As someone who works in government/public access, I have a dog in this race. I also have a closer view of it than most people.
Here are some observations:
What you saw in the video is factually correct. Years ago, the FCC used to mandate that local TV stations carry a certain amount of local content. That, like the Fairness Doctrine, vanished over the years. However unlike the Fairness Doctrine (which has never been adequately replaced by anything), local PEG (public/educational/government) channels appeared to fill the local void.
The last couple of years, however, companies like AT&T and Time-Warner have sought legislation which benefits them but reduces options for subscribers. New rules allow cable companies like Time-Warner, which used to sign agreements to serve individual communities, to sign franchise agreements with entire states instead.
One thing this means to the consumer is that if you don't like the way your cable company is operating, you no longer have anyone in your local government to complain to. My boss at present fields complaints from subscribers who are not able to receive satisfaction going through the cable company's usual channels. As often as not, these complaints are justified. (And sometimes there is no subscriber complaint; sometimes the companies just try to pull a fast one, like moving channel locations around when their local franchise agreement says they can't.)
The upshot of the conversion to state franchises is that if you have a complaint, you have to find someone on the state level to complain to. In Ohio, for those of us who live near Cleveland, this means Columbus. Frankly, we don't trust this situation. It's not only a matter of distance. It was obvious to us from the beginning that the GOP majority which approved this was in the pocket of the telecoms.

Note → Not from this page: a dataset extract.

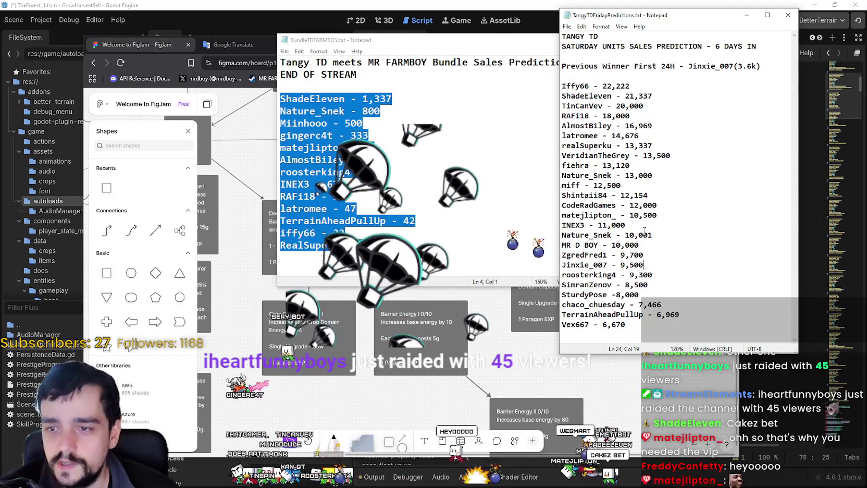
left_click(581, 96)
left_click_drag(627, 96, 634, 96)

How much satisfaction do you think you're going to get from the people who put you in this situation in the first place?
In our own case, the state franchise which passed in Ohio still doesn't kick in until later this year. But there is a landmine built in. If the cable company (like Time-Warner) can prove that there is sufficient state-wide competition (U-Verse, Dish Network, etc.), they can scrap local agreements immediately and replace them with the state one.
To us, this literally could make our access center homeless. We have a local agreement to operate our TV studio in the same building as the cable company. We figured we could very well lose that when the state franchise kicks in later this year, and we have been looking at alternate locations -- but if the landmine goes off before that, we could literally find ourselves kicked out immediately.

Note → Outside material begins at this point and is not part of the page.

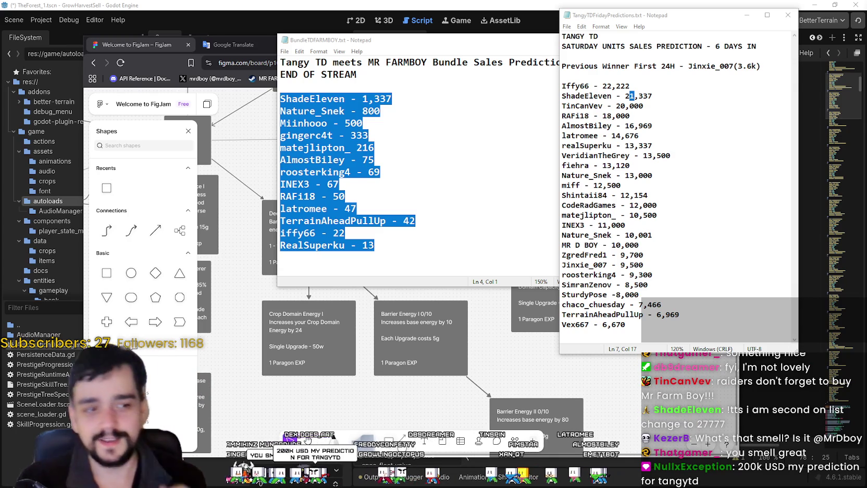
left_click(651, 106)
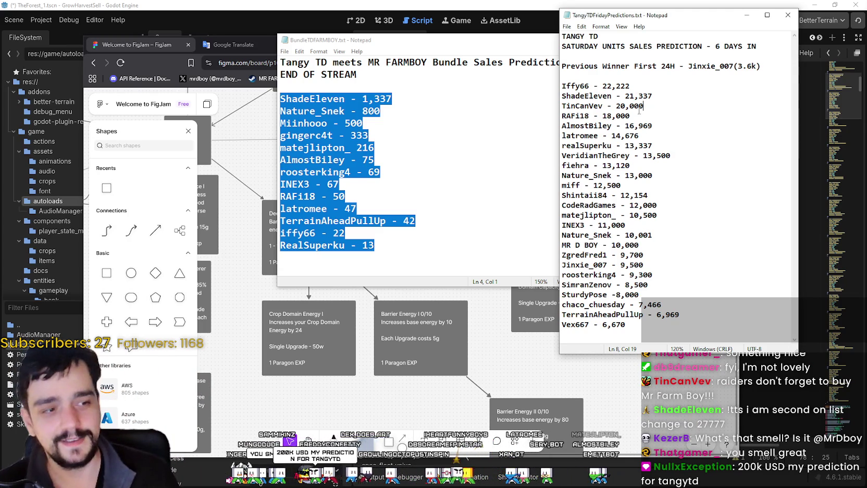
left_click(633, 96)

Too, the telecoms fought hard to get the PEG channels in Ohio banished into "digital Siberia", as the one woman put it. Right now viewers get them as part of their basic service; on a digital tier, people would have to pay extra to see them. We've been lucky to have successfully fought this so far, but in some places PEG channels have vanished from cable and are now only viewable via streaming video on the internet.
Add to this the problems the video mentioned, of not being able to record shows on a DVR, etc., and you have numerous reasons not to like systems like this.
This has been going on all over the country. On a state-by-state basis, companies have been spending a lot of money to get legislation passed to allow them to do things like this. This is hardly something which consumers are demanding.